* [YOUR OBJECTIVE]
Print every one of the lines below without changing anything in them.

— begin —

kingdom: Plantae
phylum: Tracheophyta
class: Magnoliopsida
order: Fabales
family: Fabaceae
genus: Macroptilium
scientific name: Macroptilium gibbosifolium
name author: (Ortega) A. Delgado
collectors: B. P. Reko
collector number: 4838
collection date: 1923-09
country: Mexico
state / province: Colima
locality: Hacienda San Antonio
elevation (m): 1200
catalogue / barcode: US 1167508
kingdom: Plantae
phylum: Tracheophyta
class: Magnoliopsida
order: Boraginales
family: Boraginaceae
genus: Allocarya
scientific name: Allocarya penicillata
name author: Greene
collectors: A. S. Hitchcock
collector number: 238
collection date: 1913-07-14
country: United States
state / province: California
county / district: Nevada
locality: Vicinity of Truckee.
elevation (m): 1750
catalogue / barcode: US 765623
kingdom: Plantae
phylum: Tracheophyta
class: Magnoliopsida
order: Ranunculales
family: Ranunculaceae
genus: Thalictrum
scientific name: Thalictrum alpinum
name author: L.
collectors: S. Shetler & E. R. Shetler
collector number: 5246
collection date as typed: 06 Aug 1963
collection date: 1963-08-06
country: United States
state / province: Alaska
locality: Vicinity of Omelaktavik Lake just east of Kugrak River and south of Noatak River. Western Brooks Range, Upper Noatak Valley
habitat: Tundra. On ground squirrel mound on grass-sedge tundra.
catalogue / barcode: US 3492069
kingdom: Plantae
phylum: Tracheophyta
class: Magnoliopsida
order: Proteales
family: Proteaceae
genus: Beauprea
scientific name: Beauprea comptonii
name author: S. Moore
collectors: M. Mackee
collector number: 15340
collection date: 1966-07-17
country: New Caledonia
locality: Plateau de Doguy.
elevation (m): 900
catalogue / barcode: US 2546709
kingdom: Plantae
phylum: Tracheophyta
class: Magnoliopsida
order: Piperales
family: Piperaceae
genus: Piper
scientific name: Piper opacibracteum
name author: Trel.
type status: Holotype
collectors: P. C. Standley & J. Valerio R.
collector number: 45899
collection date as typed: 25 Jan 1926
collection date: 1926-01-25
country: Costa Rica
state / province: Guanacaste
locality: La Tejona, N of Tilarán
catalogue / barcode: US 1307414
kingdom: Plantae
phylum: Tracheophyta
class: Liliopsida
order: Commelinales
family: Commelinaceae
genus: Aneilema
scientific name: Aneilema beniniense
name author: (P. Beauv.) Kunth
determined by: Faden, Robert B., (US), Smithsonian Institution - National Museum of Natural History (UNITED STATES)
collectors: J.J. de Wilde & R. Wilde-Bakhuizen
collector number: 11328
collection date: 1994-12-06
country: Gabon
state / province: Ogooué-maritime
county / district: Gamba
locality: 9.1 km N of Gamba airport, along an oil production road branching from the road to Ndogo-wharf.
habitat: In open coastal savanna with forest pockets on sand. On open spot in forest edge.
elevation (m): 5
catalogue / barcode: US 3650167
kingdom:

— end —

* [RESULT]
kingdom: Plantae
phylum: Tracheophyta
class: Magnoliopsida
order: Fabales
family: Fabaceae
genus: Macroptilium
scientific name: Macroptilium gibbosifolium
name author: (Ortega) A. Delgado
collectors: B. P. Reko
collector number: 4838
collection date: 1923-09
country: Mexico
state / province: Colima
locality: Hacienda San Antonio
elevation (m): 1200
catalogue / barcode: US 1167508
kingdom: Plantae
phylum: Tracheophyta
class: Magnoliopsida
order: Boraginales
family: Boraginaceae
genus: Allocarya
scientific name: Allocarya penicillata
name author: Greene
collectors: A. S. Hitchcock
collector number: 238
collection date: 1913-07-14
country: United States
state / province: California
county / district: Nevada
locality: Vicinity of Truckee.
elevation (m): 1750
catalogue / barcode: US 765623
kingdom: Plantae
phylum: Tracheophyta
class: Magnoliopsida
order: Ranunculales
family: Ranunculaceae
genus: Thalictrum
scientific name: Thalictrum alpinum
name author: L.
collectors: S. Shetler & E. R. Shetler
collector number: 5246
collection date as typed: 06 Aug 1963
collection date: 1963-08-06
country: United States
state / province: Alaska
locality: Vicinity of Omelaktavik Lake just east of Kugrak River and south of Noatak River. Western Brooks Range, Upper Noatak Valley
habitat: Tundra. On ground squirrel mound on grass-sedge tundra.
catalogue / barcode: US 3492069
kingdom: Plantae
phylum: Tracheophyta
class: Magnoliopsida
order: Proteales
family: Proteaceae
genus: Beauprea
scientific name: Beauprea comptonii
name author: S. Moore
collectors: M. Mackee
collector number: 15340
collection date: 1966-07-17
country: New Caledonia
locality: Plateau de Doguy.
elevation (m): 900
catalogue / barcode: US 2546709
kingdom: Plantae
phylum: Tracheophyta
class: Magnoliopsida
order: Piperales
family: Piperaceae
genus: Piper
scientific name: Piper opacibracteum
name author: Trel.
type status: Holotype
collectors: P. C. Standley & J. Valerio R.
collector number: 45899
collection date as typed: 25 Jan 1926
collection date: 1926-01-25
country: Costa Rica
state / province: Guanacaste
locality: La Tejona, N of Tilarán
catalogue / barcode: US 1307414
kingdom: Plantae
phylum: Tracheophyta
class: Liliopsida
order: Commelinales
family: Commelinaceae
genus: Aneilema
scientific name: Aneilema beniniense
name author: (P. Beauv.) Kunth
determined by: Faden, Robert B., (US), Smithsonian Institution - National Museum of Natural History (UNITED STATES)
collectors: J.J. de Wilde & R. Wilde-Bakhuizen
collector number: 11328
collection date: 1994-12-06
country: Gabon
state / province: Ogooué-maritime
county / district: Gamba
locality: 9.1 km N of Gamba airport, along an oil production road branching from the road to Ndogo-wharf.
habitat: In open coastal savanna with forest pockets on sand. On open spot in forest edge.
elevation (m): 5
catalogue / barcode: US 3650167
kingdom:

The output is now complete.